Erick Stoll and Chase Whiteside’s latest collaboration, América, explores the tumultuous journey of protection of the elder in age. It features three brothers: Diego, Bruno and Rodrigo, and of course, their grandmother América. The journey for the four unfolds after their father is unfairly imprisoned and the young men are left to lead lives in a busy world while caring for their 93-year-old grandmother, who requires extensive attention.
It could be suggested that aged care facilities have become a part of the natural aging process. When we are infants we are taken care of by family and when we become old, we again need to be taken care of. However, in that last cycle it is not always family that takes care of us. As of June 2017 in Australia, 148,000 Australians were admitted into both respite care and permanent residential aged care facilities.
Permanent aged care facilities are common in today’s society, however, in none of the scenes do Stoll or Whiteside imply a hint of inclination to place América into a permanent aged care facility. The struggle faced by her family has strong visceral impact: our hearts break with every downturn América makes, every cry she has and the intense resistance she sometimes has to their care. There are deafening silences in the film that make you wonder why they are doing it all. Then, when you see one of the brothers laugh or smile at her, you remember: it is all for love.
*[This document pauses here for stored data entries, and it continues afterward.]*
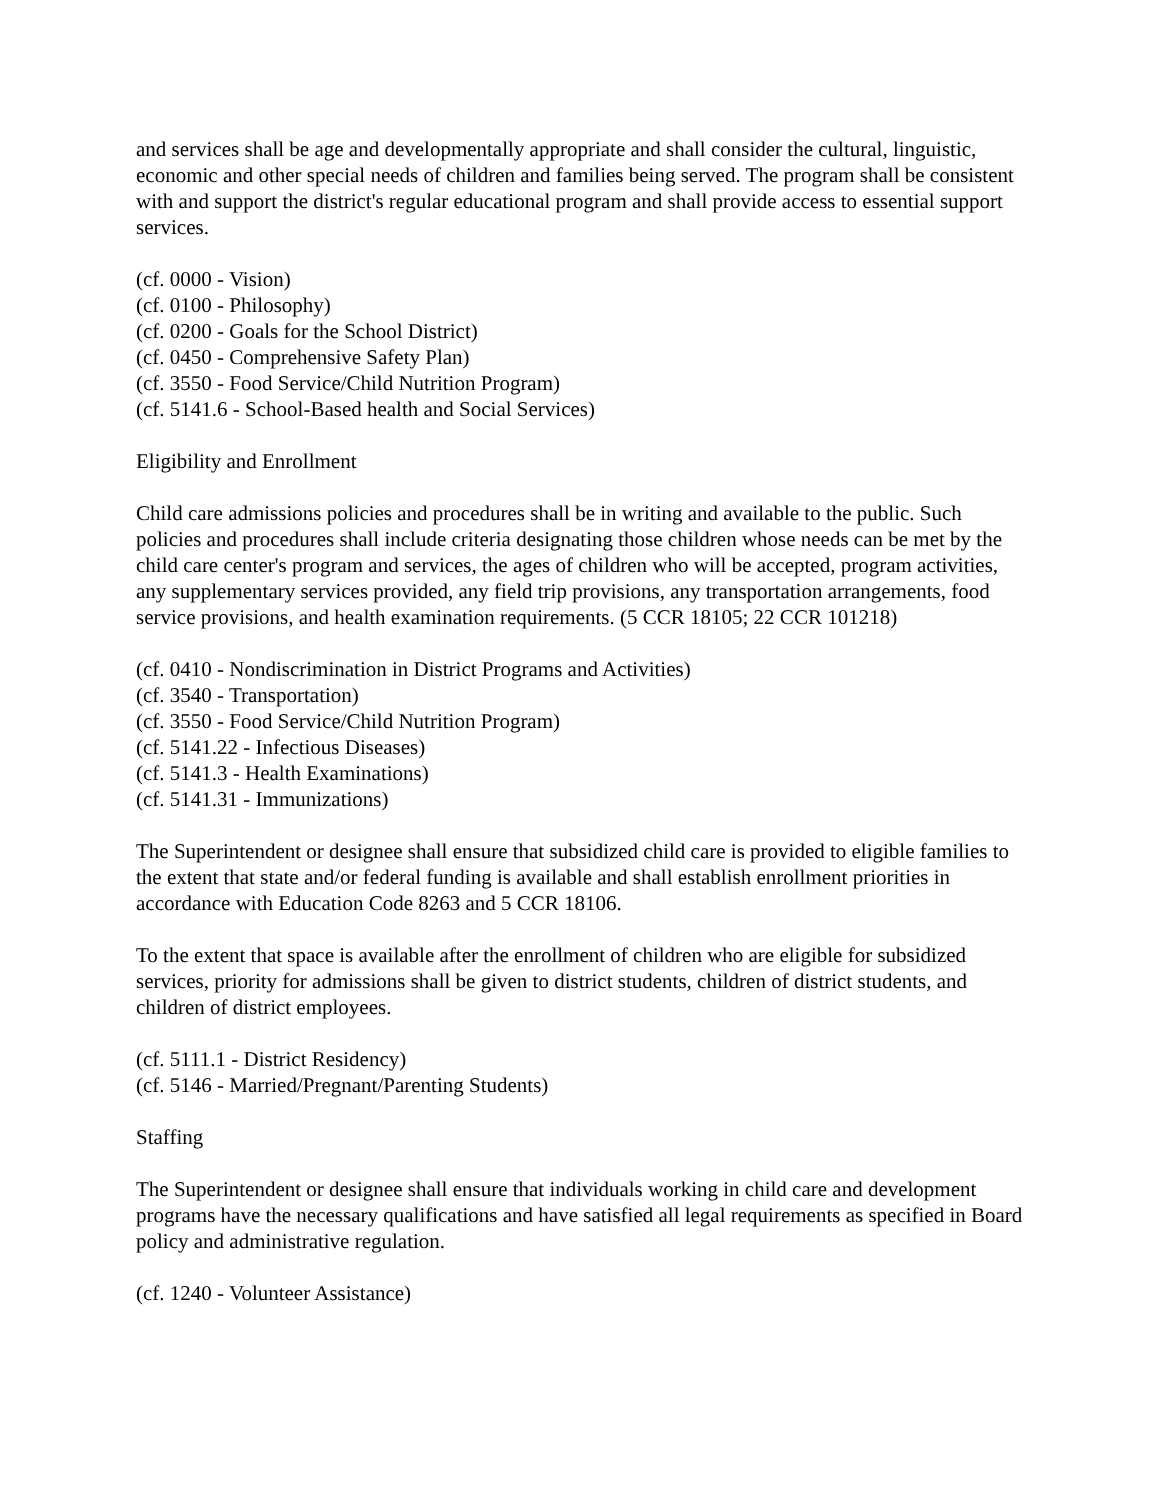and services shall be age and developmentally appropriate and shall consider the cultural, linguistic, economic and other special needs of children and families being served. The program shall be consistent with and support the district's regular educational program and shall provide access to essential support services.
(cf. 0000 - Vision)
(cf. 0100 - Philosophy)
(cf. 0200 - Goals for the School District)
(cf. 0450 - Comprehensive Safety Plan)
(cf. 3550 - Food Service/Child Nutrition Program)
(cf. 5141.6 - School-Based health and Social Services)
Eligibility and Enrollment
Child care admissions policies and procedures shall be in writing and available to the public. Such policies and procedures shall include criteria designating those children whose needs can be met by the child care center's program and services, the ages of children who will be accepted, program activities, any supplementary services provided, any field trip provisions, any transportation arrangements, food service provisions, and health examination requirements. (5 CCR 18105; 22 CCR 101218)
(cf. 0410 - Nondiscrimination in District Programs and Activities)
(cf. 3540 - Transportation)
(cf. 3550 - Food Service/Child Nutrition Program)
(cf. 5141.22 - Infectious Diseases)
(cf. 5141.3 - Health Examinations)
(cf. 5141.31 - Immunizations)
The Superintendent or designee shall ensure that subsidized child care is provided to eligible families to the extent that state and/or federal funding is available and shall establish enrollment priorities in accordance with Education Code 8263 and 5 CCR 18106.
To the extent that space is available after the enrollment of children who are eligible for subsidized services, priority for admissions shall be given to district students, children of district students, and children of district employees.
(cf. 5111.1 - District Residency)
(cf. 5146 - Married/Pregnant/Parenting Students)
Staffing
The Superintendent or designee shall ensure that individuals working in child care and development programs have the necessary qualifications and have satisfied all legal requirements as specified in Board policy and administrative regulation.
(cf. 1240 - Volunteer Assistance)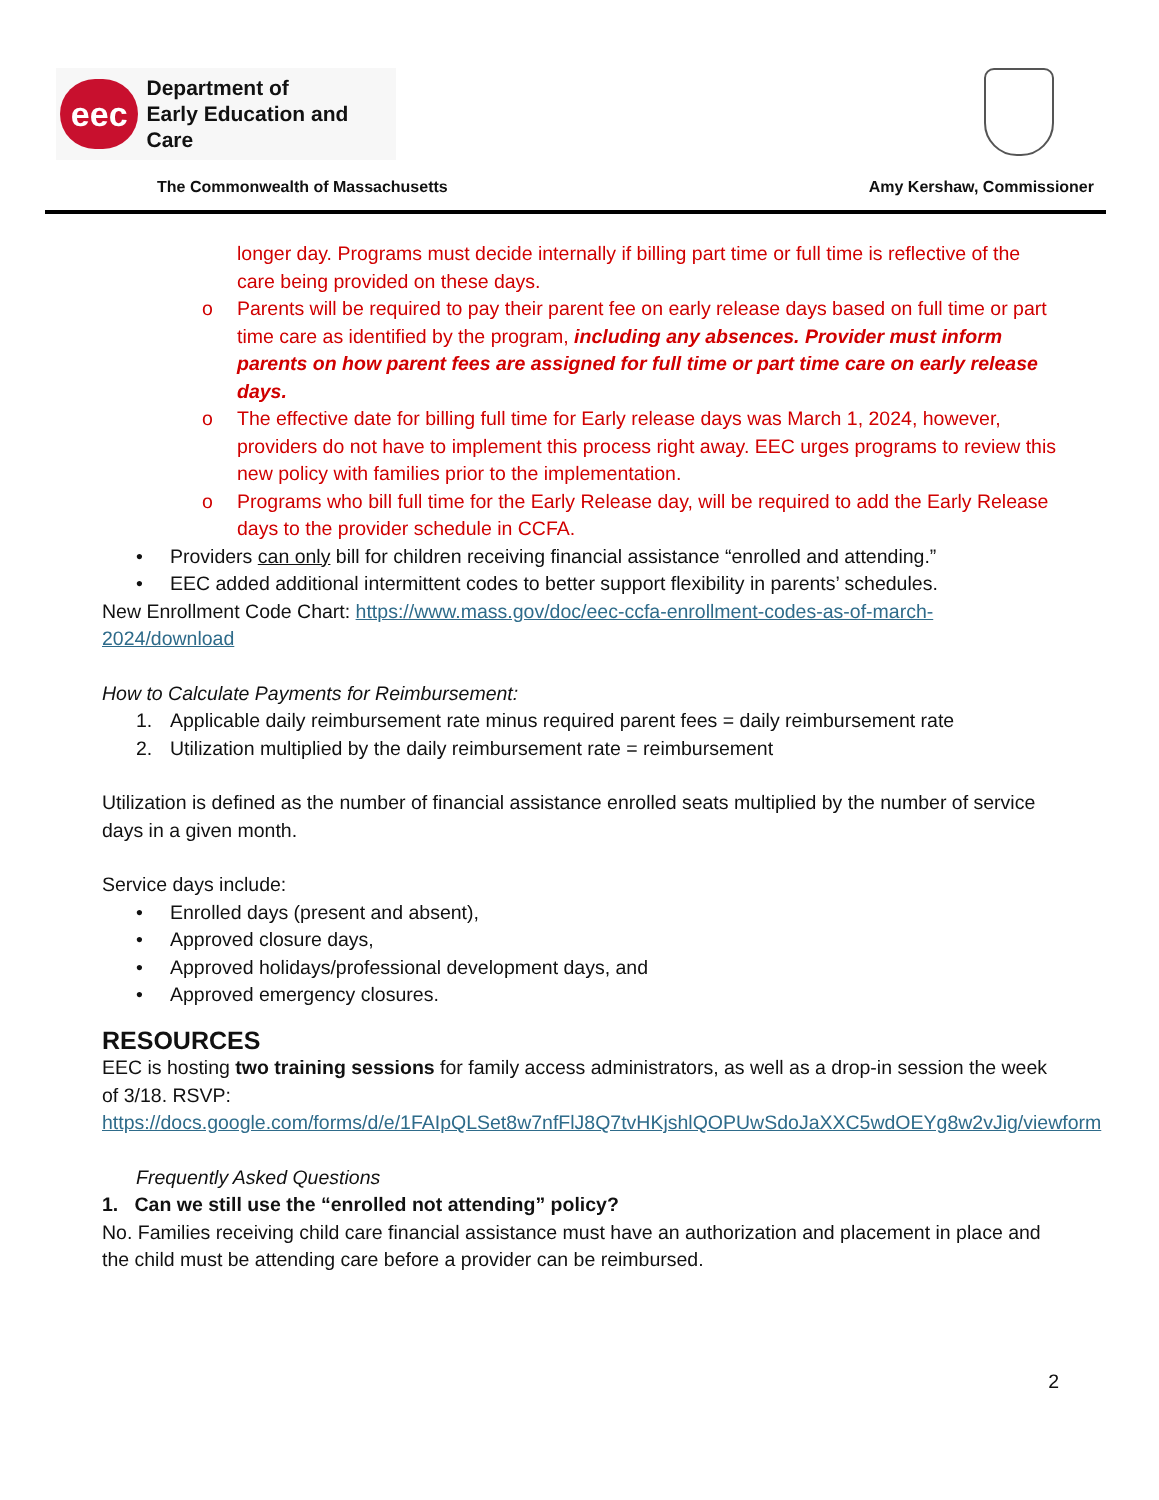eec
Department of
Early Education and Care
The Commonwealth of Massachusetts Amy Kershaw, Commissioner
longer day. Programs must decide internally if billing part time or full time is reflective of the care being provided on these days.
o Parents will be required to pay their parent fee on early release days based on full time or part time care as identified by the program, including any absences. Provider must inform parents on how parent fees are assigned for full time or part time care on early release days.
o The effective date for billing full time for Early release days was March 1, 2024, however, providers do not have to implement this process right away. EEC urges programs to review this new policy with families prior to the implementation.
o Programs who bill full time for the Early Release day, will be required to add the Early Release days to the provider schedule in CCFA.
• Providers can only bill for children receiving financial assistance “enrolled and attending.”
• EEC added additional intermittent codes to better support flexibility in parents’ schedules.
New Enrollment Code Chart: https://www.mass.gov/doc/eec-ccfa-enrollment-codes-as-of-march-2024/download
How to Calculate Payments for Reimbursement:
1. Applicable daily reimbursement rate minus required parent fees = daily reimbursement rate
2. Utilization multiplied by the daily reimbursement rate = reimbursement
Utilization is defined as the number of financial assistance enrolled seats multiplied by the number of service days in a given month.
Service days include:
• Enrolled days (present and absent),
• Approved closure days,
• Approved holidays/professional development days, and
• Approved emergency closures.
RESOURCES
EEC is hosting two training sessions for family access administrators, as well as a drop-in session the week of 3/18. RSVP: https://docs.google.com/forms/d/e/1FAIpQLSet8w7nfFlJ8Q7tvHKjshlQOPUwSdoJaXXC5wdOEYg8w2vJig/viewform
Frequently Asked Questions
1. Can we still use the “enrolled not attending” policy?
No. Families receiving child care financial assistance must have an authorization and placement in place and the child must be attending care before a provider can be reimbursed.
2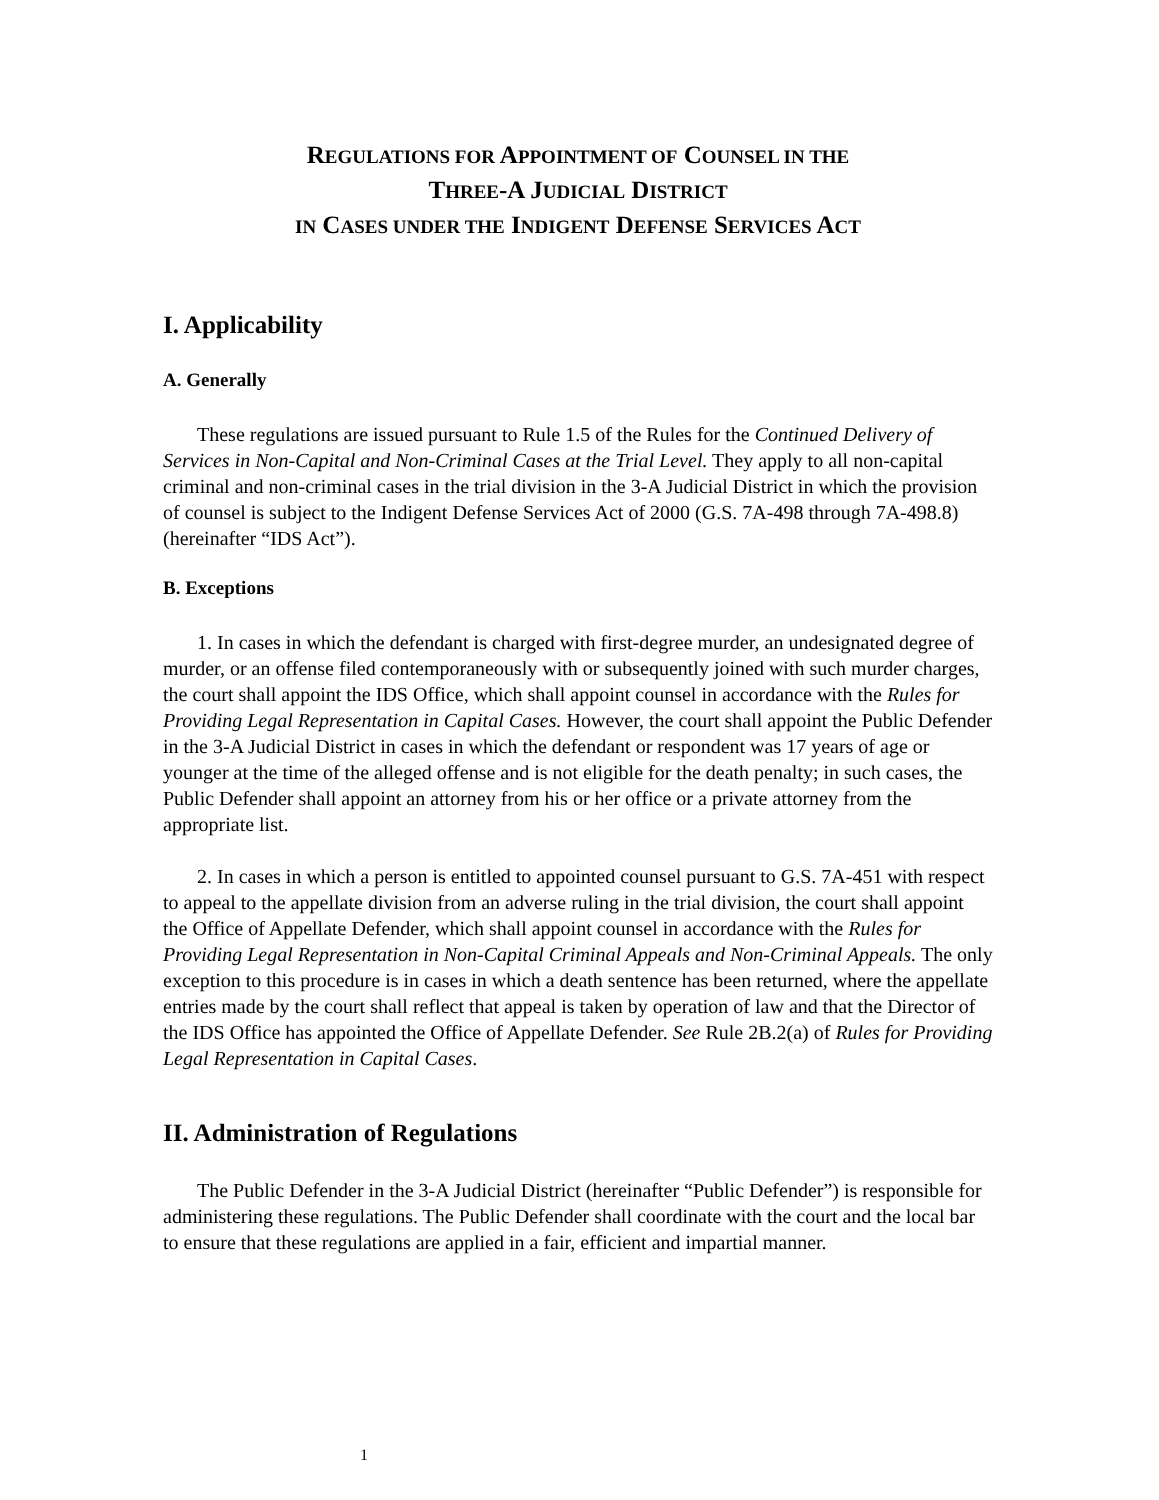REGULATIONS FOR APPOINTMENT OF COUNSEL IN THE
THREE-A JUDICIAL DISTRICT
IN CASES UNDER THE INDIGENT DEFENSE SERVICES ACT
I. Applicability
A. Generally
These regulations are issued pursuant to Rule 1.5 of the Rules for the Continued Delivery of Services in Non-Capital and Non-Criminal Cases at the Trial Level. They apply to all non-capital criminal and non-criminal cases in the trial division in the 3-A Judicial District in which the provision of counsel is subject to the Indigent Defense Services Act of 2000 (G.S. 7A-498 through 7A-498.8) (hereinafter “IDS Act”).
B. Exceptions
1. In cases in which the defendant is charged with first-degree murder, an undesignated degree of murder, or an offense filed contemporaneously with or subsequently joined with such murder charges, the court shall appoint the IDS Office, which shall appoint counsel in accordance with the Rules for Providing Legal Representation in Capital Cases. However, the court shall appoint the Public Defender in the 3-A Judicial District in cases in which the defendant or respondent was 17 years of age or younger at the time of the alleged offense and is not eligible for the death penalty; in such cases, the Public Defender shall appoint an attorney from his or her office or a private attorney from the appropriate list.
2. In cases in which a person is entitled to appointed counsel pursuant to G.S. 7A-451 with respect to appeal to the appellate division from an adverse ruling in the trial division, the court shall appoint the Office of Appellate Defender, which shall appoint counsel in accordance with the Rules for Providing Legal Representation in Non-Capital Criminal Appeals and Non-Criminal Appeals. The only exception to this procedure is in cases in which a death sentence has been returned, where the appellate entries made by the court shall reflect that appeal is taken by operation of law and that the Director of the IDS Office has appointed the Office of Appellate Defender. See Rule 2B.2(a) of Rules for Providing Legal Representation in Capital Cases.
II. Administration of Regulations
The Public Defender in the 3-A Judicial District (hereinafter “Public Defender”) is responsible for administering these regulations. The Public Defender shall coordinate with the court and the local bar to ensure that these regulations are applied in a fair, efficient and impartial manner.
1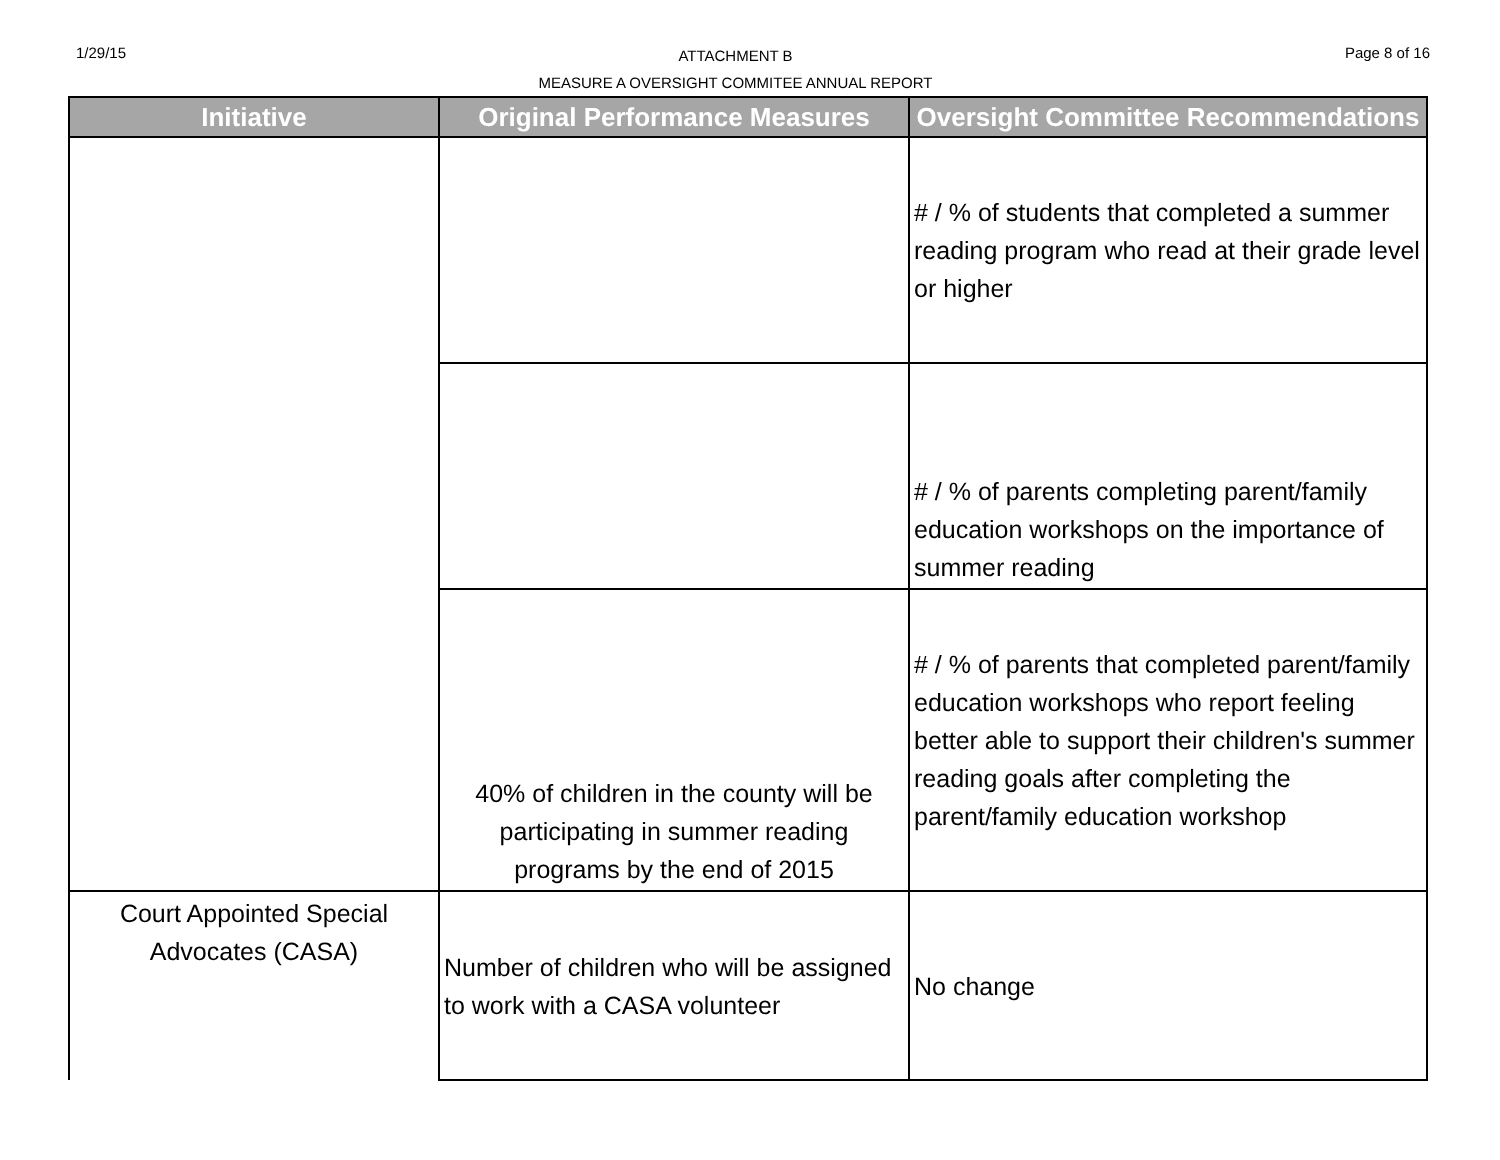1/29/15
ATTACHMENT B
MEASURE A OVERSIGHT COMMITEE ANNUAL REPORT
Page 8 of 16
| Initiative | Original Performance Measures | Oversight Committee Recommendations |
| --- | --- | --- |
| | | # / % of students that completed a summer reading program who read at their grade level or higher |
| | | # / % of parents completing parent/family education workshops on the importance of summer reading |
| | 40% of children in the county will be participating in summer reading programs by the end of 2015 | # / % of parents that completed parent/family education workshops who report feeling better able to support their children's summer reading goals after completing the parent/family education workshop |
| Court Appointed Special Advocates (CASA) | Number of children who will be assigned to work with a CASA volunteer | No change |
Stoll and Whiteside depict the story in a raw, no holds barred manner. We watch the brothers fight; we watch América cry, laugh and experience fear. But, despite all of the turmoil we see on screen, it is undeniable that the strongest feeling communicated in the film is love. The brothers are fighting for each other – and for their grandmother.
América is a welcome encouragement to all facing the prospect of looking after an ageing family member. It demonstrates that, in some cases, aged care facilities do not have to be the answer; sometimes, you just have to band together and make it work.